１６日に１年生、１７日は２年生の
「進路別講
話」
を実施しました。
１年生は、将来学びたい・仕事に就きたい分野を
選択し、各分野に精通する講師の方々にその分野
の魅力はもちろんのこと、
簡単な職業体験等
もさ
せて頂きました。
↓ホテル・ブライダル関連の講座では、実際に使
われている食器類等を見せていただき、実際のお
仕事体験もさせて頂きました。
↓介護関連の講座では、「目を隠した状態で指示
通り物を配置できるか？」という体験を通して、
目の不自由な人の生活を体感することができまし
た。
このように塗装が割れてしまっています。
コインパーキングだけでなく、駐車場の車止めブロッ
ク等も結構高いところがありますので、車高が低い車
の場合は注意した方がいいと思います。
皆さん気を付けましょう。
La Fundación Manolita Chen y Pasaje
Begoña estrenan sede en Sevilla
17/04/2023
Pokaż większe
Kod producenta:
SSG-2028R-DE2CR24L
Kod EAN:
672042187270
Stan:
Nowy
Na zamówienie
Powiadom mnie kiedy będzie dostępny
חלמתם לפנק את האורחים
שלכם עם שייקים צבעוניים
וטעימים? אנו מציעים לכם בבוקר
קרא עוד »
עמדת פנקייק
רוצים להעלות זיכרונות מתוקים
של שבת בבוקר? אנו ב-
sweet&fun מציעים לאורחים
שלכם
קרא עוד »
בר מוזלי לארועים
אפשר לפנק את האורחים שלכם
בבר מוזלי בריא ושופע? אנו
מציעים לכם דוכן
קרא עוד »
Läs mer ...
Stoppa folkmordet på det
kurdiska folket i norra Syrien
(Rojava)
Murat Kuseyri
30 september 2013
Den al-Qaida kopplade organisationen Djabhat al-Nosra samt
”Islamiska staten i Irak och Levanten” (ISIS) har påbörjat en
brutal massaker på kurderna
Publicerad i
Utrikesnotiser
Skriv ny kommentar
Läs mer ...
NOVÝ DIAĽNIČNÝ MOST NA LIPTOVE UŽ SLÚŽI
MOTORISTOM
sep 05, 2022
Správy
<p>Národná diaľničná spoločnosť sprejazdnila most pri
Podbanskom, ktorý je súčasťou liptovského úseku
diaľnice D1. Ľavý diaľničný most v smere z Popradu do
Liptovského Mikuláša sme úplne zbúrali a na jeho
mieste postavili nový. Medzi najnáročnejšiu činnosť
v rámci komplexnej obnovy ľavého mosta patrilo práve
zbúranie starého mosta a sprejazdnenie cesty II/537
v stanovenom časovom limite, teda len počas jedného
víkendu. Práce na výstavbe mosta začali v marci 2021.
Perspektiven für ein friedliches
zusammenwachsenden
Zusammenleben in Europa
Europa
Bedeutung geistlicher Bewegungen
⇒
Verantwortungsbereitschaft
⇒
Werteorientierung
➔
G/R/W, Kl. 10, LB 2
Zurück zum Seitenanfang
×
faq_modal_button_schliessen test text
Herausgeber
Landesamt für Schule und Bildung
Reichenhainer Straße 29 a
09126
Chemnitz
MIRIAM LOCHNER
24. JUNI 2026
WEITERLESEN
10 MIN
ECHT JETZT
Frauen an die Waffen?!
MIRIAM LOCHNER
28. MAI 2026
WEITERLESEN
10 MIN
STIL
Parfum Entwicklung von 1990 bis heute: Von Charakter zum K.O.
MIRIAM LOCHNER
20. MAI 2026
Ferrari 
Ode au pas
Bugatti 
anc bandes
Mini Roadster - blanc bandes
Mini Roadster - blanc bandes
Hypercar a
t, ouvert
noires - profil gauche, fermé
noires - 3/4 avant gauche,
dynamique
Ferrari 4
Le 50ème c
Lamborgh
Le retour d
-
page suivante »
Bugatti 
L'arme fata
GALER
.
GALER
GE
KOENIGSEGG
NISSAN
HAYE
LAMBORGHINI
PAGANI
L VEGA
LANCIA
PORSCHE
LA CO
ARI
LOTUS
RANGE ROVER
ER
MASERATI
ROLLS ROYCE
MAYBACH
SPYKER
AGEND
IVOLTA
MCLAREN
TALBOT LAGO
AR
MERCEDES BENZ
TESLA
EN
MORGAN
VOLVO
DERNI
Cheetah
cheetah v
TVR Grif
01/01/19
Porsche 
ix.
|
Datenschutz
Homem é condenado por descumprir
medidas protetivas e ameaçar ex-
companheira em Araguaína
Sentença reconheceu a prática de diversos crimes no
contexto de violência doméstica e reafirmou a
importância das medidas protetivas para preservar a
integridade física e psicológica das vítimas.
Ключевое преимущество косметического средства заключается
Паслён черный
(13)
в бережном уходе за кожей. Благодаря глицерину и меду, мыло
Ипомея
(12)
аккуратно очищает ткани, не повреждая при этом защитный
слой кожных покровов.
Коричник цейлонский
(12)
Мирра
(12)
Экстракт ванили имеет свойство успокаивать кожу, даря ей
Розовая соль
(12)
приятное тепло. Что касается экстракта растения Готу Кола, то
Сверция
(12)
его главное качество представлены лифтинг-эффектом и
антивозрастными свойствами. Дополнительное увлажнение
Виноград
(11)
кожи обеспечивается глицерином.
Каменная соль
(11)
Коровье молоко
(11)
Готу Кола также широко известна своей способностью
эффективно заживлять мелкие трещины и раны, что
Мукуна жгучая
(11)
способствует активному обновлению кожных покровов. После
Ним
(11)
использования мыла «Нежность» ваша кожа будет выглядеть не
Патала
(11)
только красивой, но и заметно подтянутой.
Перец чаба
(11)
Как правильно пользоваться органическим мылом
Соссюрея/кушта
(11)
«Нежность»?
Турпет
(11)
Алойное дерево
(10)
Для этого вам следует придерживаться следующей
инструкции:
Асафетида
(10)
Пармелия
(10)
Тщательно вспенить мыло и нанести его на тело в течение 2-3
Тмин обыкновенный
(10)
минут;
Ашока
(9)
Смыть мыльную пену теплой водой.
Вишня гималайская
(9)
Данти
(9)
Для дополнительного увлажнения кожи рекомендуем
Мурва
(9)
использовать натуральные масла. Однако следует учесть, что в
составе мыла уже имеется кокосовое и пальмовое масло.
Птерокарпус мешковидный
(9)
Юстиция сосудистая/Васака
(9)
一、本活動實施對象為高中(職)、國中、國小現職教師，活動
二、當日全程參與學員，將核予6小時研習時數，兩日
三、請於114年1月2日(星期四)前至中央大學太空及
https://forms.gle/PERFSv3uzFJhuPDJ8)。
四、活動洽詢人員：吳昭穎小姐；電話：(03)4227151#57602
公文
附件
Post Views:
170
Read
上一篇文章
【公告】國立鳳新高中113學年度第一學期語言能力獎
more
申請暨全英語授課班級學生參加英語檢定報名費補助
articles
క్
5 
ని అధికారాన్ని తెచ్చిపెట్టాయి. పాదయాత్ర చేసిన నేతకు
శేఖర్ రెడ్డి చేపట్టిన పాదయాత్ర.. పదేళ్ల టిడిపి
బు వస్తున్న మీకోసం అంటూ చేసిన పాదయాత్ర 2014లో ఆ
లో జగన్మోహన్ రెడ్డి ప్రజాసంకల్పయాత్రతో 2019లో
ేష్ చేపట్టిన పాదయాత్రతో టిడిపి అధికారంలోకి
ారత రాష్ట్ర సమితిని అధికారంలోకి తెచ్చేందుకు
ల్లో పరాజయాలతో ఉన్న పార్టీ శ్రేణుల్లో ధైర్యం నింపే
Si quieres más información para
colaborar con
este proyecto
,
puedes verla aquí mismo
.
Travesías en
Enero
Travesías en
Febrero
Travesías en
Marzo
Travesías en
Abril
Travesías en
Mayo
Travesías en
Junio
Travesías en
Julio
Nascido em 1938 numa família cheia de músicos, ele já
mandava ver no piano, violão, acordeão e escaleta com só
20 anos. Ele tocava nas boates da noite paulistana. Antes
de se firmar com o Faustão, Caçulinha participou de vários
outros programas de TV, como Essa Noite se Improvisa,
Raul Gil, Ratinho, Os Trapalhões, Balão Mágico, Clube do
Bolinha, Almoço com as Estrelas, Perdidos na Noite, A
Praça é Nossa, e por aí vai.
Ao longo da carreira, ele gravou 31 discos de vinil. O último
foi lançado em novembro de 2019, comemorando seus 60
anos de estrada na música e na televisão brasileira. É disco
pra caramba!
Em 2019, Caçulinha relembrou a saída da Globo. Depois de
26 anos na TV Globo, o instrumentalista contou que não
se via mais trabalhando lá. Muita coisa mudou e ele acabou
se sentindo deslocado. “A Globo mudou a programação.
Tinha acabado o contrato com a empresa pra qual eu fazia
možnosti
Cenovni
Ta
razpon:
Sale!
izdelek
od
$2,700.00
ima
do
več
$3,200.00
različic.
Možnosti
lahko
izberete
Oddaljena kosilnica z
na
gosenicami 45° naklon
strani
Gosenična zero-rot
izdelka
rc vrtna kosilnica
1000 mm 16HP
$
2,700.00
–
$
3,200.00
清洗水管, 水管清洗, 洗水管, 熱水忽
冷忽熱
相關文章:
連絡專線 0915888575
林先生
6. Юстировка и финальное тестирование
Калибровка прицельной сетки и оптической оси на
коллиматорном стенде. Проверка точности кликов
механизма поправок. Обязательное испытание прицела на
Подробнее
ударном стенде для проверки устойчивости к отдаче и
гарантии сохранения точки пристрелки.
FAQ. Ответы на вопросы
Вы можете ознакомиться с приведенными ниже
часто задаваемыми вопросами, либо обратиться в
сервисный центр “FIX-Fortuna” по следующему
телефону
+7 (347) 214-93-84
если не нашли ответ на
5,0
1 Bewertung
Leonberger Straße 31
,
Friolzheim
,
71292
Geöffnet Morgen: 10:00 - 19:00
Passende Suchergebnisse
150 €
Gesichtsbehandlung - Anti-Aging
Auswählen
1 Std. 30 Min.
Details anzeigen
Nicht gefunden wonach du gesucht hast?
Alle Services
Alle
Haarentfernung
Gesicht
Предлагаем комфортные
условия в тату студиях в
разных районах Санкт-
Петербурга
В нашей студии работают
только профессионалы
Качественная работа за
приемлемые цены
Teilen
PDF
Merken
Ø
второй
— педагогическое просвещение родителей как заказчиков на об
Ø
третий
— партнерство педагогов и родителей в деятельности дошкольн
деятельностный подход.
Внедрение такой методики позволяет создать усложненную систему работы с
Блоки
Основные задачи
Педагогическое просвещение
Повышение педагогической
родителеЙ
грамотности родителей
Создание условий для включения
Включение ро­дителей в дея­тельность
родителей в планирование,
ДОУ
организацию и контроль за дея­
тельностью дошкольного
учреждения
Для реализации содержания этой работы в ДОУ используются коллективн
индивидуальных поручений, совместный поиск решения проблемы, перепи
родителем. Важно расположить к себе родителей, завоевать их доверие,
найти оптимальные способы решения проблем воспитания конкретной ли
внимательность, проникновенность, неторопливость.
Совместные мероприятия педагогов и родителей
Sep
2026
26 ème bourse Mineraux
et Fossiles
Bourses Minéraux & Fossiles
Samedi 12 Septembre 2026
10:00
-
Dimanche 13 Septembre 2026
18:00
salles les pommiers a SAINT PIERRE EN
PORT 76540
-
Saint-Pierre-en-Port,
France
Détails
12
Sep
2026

::::

- **Task to complete**
Return a copy of each line in the records above that has "Caçulinha" in it.

- **Completed exercise**
de se firmar com o Faustão, Caçulinha participou de vários
Em 2019, Caçulinha relembrou a saída da Globo. Depois de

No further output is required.